Tuesday, January 14 17:44:29
A rally that saw the ISEQ climb by well over 100 points in a little over a week came to an end this morning as investors pocketed gains and as global shares were dented by corporate earnings worries.
The index was down 8.72 points to 4,783.04.
Global shares fell as weak earnings pre-announcements in the United States fuelled worries that the upcoming reporting season may disappoint, leaving some indexes looking expensive after a bumper 2013. All major European stock indexes fell after a batch of U.S. companies posted weak earnings or forecasts on Monday. Underscoring concerns, JPMorgan Chase reported lower-than-expected earnings per share on Tuesday, sending its shares slightly lower in pre-market trade.
Shares in Dragon Oil fell 3c to E6.84 after it said it is on course to meet its target of 100,000 barrels of oil per day. It said it grew cash reserves to USD1.9bn in 2013, up from USD1.7bn, and its production growth targets remain "in sight". Working towards a 100,000 barrel per day target next year, the oil firm completed ten new wells in 2013 and it is now ramping up development drilling by adding new drill rigs - four are set to be operating within the Cheleken contract area. Last year daily production grew by 9.1pc to average 73,750 barrels per day, and the exit rate for December was 74,812 barrels per day. Dragon Oil plans to grow production by between 10 and 15pc in 2014, by drilling 14 to 16 new wells.

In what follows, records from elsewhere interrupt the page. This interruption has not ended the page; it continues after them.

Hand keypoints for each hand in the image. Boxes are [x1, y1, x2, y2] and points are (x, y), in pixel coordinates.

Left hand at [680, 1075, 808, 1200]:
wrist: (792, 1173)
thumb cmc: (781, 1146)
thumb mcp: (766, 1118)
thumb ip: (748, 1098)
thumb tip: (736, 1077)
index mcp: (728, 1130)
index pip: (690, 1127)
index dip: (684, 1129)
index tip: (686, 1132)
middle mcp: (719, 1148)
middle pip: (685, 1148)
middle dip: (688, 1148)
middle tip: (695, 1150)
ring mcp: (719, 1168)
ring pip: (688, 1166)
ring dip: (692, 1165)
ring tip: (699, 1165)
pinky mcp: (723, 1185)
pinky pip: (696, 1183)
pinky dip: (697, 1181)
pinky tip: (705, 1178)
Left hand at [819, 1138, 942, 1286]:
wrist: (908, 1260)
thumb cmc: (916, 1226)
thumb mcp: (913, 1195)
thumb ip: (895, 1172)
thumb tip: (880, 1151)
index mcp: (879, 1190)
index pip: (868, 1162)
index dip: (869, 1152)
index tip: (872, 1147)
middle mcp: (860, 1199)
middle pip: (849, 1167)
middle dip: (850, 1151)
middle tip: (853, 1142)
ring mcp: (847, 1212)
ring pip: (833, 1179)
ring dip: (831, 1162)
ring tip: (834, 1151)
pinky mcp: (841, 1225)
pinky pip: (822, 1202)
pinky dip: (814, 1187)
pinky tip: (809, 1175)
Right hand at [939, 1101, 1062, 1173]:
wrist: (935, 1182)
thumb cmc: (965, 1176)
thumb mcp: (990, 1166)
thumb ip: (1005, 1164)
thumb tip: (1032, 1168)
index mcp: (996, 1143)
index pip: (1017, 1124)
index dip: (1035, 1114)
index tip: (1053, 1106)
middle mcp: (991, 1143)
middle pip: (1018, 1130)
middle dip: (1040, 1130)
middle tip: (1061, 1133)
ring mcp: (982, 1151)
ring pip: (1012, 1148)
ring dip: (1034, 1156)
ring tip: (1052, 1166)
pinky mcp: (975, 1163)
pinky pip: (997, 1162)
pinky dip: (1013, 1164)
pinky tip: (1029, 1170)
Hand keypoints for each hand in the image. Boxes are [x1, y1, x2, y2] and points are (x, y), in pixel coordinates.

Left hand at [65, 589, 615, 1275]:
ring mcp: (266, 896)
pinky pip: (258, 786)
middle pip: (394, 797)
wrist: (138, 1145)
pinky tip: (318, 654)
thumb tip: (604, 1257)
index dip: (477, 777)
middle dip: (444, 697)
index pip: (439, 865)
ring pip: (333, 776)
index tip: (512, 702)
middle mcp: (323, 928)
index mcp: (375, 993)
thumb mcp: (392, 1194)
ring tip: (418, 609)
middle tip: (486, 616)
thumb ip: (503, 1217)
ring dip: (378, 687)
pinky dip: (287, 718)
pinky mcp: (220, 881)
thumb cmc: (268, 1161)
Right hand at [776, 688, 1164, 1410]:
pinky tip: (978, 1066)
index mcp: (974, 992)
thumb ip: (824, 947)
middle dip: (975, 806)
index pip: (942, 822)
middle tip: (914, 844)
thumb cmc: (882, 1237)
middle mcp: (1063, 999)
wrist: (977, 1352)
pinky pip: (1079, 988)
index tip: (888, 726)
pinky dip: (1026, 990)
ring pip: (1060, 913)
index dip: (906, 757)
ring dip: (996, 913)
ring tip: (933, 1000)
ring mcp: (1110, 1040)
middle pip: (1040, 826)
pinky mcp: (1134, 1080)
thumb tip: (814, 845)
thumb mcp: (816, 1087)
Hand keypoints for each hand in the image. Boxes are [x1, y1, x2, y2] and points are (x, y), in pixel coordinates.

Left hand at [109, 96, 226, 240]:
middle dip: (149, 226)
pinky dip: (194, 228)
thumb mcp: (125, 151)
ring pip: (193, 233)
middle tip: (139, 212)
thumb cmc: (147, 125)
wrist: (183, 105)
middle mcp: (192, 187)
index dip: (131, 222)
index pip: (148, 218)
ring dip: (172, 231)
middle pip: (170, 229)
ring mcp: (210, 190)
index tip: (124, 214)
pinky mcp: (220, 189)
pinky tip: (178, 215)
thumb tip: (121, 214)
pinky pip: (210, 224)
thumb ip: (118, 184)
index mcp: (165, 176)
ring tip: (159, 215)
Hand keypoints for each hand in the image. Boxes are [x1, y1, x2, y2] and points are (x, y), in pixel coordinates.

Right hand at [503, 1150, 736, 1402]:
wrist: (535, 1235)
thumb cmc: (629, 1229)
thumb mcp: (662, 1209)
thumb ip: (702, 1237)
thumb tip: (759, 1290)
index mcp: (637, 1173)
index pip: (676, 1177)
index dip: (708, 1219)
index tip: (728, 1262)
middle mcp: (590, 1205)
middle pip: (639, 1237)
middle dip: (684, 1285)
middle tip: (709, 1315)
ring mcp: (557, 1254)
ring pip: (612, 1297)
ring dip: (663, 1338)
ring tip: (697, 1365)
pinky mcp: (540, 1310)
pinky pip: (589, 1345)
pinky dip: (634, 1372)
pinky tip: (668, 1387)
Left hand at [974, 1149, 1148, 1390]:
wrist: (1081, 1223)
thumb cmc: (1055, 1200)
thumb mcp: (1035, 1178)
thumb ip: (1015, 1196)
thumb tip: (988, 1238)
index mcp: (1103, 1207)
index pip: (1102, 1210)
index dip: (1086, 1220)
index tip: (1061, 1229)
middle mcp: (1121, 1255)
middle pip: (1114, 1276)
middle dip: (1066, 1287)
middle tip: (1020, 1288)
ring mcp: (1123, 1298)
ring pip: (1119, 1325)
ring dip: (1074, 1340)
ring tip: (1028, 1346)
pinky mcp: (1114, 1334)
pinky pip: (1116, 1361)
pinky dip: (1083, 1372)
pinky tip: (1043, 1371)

In its latest monthly update on the European Paper and Packaging market RISI is optimistic on the prospects for containerboard pricing and corrugated volumes in 2014. Having declined by 1pc in 2013, RISI expects corrugated volumes to increase by 1.3pc in 2014 broadly in line with Goodbody's assumption of 1.5pc, which is second half weighted. "It is encouraging that RISI remains positive on the pricing backdrop in Europe particularly the recovery in recent softness for kraftliner prices. This provides a solid platform for corrugators to increase box prices and therefore grow margins in 2014. Smurfit Kappa remains our favoured pick given its unjustified valuation discount and strong earnings and FCF growth," said Goodbody Stockbrokers. Shares in Smurfit Kappa fell 18c to E18.01.